A child in middle childhood is also able to think of objects in less literal ways. For example, if
asked for the first word that comes to mind when one hears the word “pizza”, the
preschooler is likely to say “eat” or some word that describes what is done with a pizza.
However, the school-aged child is more likely to place pizza in the appropriate category and
say “food” or “carbohydrate”.

This sophistication of vocabulary is also evidenced in the fact that school-aged children are
able to tell jokes and delight in doing do. They may use jokes that involve plays on words
such as “knock-knock” jokes or jokes with punch lines. Preschoolers do not understand plays
on words and rely on telling “jokes” that are literal or slapstick such as “A man fell down in
the mud!

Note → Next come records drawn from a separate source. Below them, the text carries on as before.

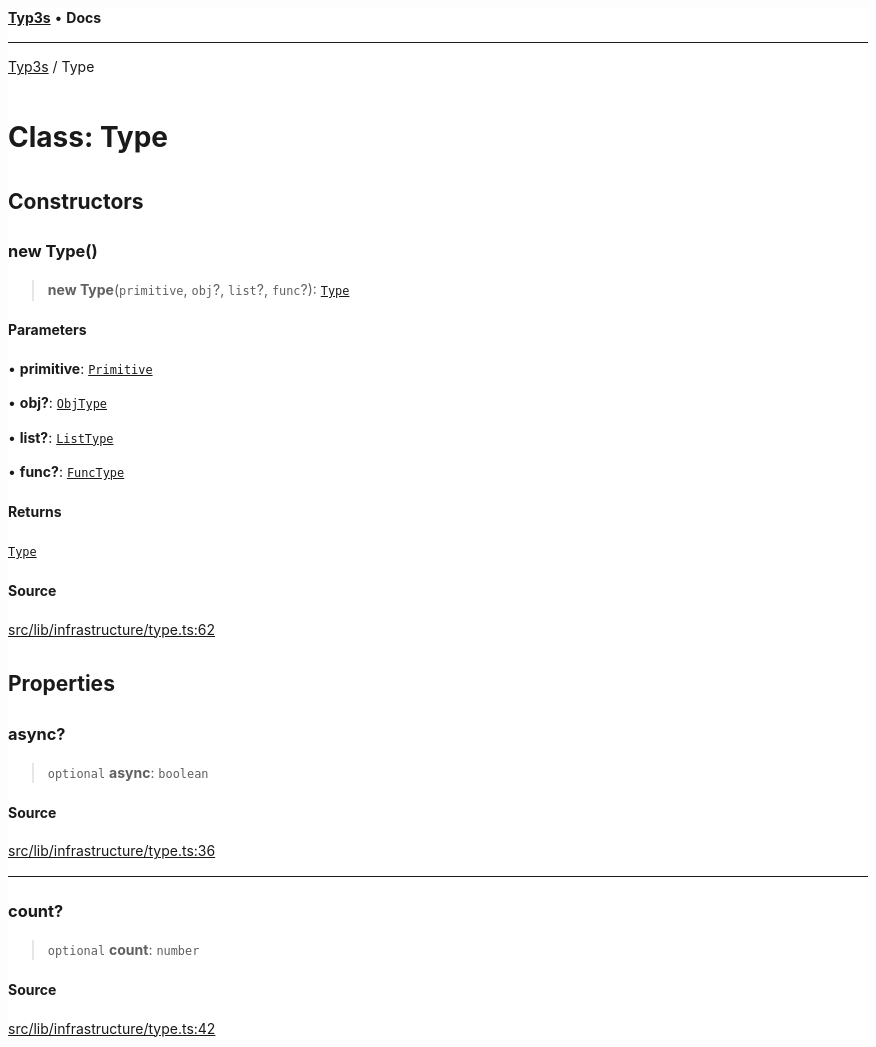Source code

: [**Typ3s**](../README.md) • **Docs**

***

[Typ3s](../README.md) / Type

# Class: Type

## Constructors

### new Type()

> **new Type**(`primitive`, `obj`?, `list`?, `func`?): [`Type`](Type.md)

#### Parameters

• **primitive**: [`Primitive`](../enumerations/Primitive.md)

• **obj?**: [`ObjType`](../interfaces/ObjType.md)

• **list?**: [`ListType`](../interfaces/ListType.md)

• **func?**: [`FuncType`](../interfaces/FuncType.md)

#### Returns

[`Type`](Type.md)

#### Source

[src/lib/infrastructure/type.ts:62](https://github.com/data7expressions/typ3s/blob/0f522cb/src/lib/infrastructure/type.ts#L62)

## Properties

### async?

> `optional` **async**: `boolean`

#### Source

[src/lib/infrastructure/type.ts:36](https://github.com/data7expressions/typ3s/blob/0f522cb/src/lib/infrastructure/type.ts#L36)

***

### count?

> `optional` **count**: `number`

#### Source

[src/lib/infrastructure/type.ts:42](https://github.com/data7expressions/typ3s/blob/0f522cb/src/lib/infrastructure/type.ts#L42)
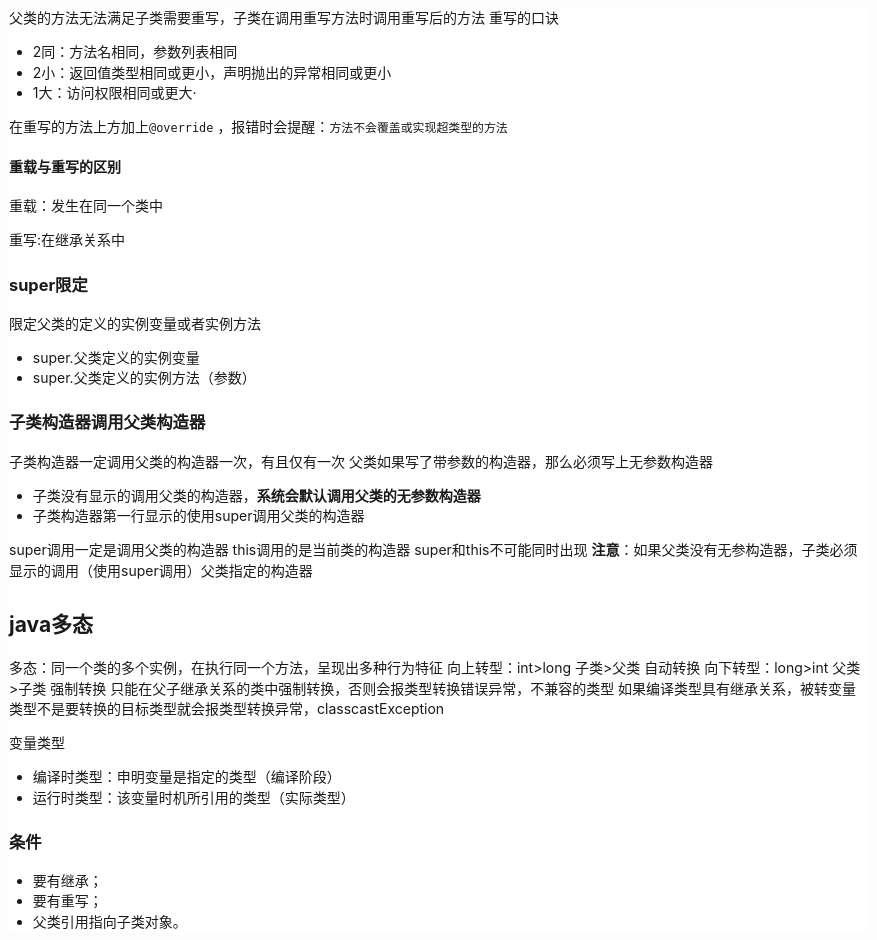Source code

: 父类的方法无法满足子类需要重写，子类在调用重写方法时调用重写后的方法
重写的口诀

- 2同：方法名相同，参数列表相同
- 2小：返回值类型相同或更小，声明抛出的异常相同或更小
- 1大：访问权限相同或更大·



在重写的方法上方加上`@override` ，报错时会提醒：`方法不会覆盖或实现超类型的方法`

#### 重载与重写的区别

重载：发生在同一个类中

重写:在继承关系中

### super限定

限定父类的定义的实例变量或者实例方法

- super.父类定义的实例变量
- super.父类定义的实例方法（参数）
### 子类构造器调用父类构造器
子类构造器一定调用父类的构造器一次，有且仅有一次
父类如果写了带参数的构造器，那么必须写上无参数构造器

- 子类没有显示的调用父类的构造器，**系统会默认调用父类的无参数构造器**
- 子类构造器第一行显示的使用super调用父类的构造器

super调用一定是调用父类的构造器
this调用的是当前类的构造器
super和this不可能同时出现
**注意**：如果父类没有无参构造器，子类必须显示的调用（使用super调用）父类指定的构造器




## java多态
多态：同一个类的多个实例，在执行同一个方法，呈现出多种行为特征
向上转型：int>long    子类>父类   自动转换
向下转型：long>int    父类>子类   强制转换
   只能在父子继承关系的类中强制转换，否则会报类型转换错误异常，不兼容的类型
   如果编译类型具有继承关系，被转变量类型不是要转换的目标类型就会报类型转换异常，classcastException


变量类型

- 编译时类型：申明变量是指定的类型（编译阶段）
- 运行时类型：该变量时机所引用的类型（实际类型）



### 条件

- 要有继承；
- 要有重写；
- 父类引用指向子类对象。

Isn’t that funny?”

Grammar and Flexibility


School-aged children are also able to learn new rules of grammar with more flexibility.
While preschoolers are likely to be reluctant to give up saying “I goed there”, school-aged
children will learn this rather quickly along with other rules of grammar.

While the preschool years might be a good time to learn a second language (being able to
understand and speak the language), the school years may be the best time to be taught a
second language (the rules of grammar).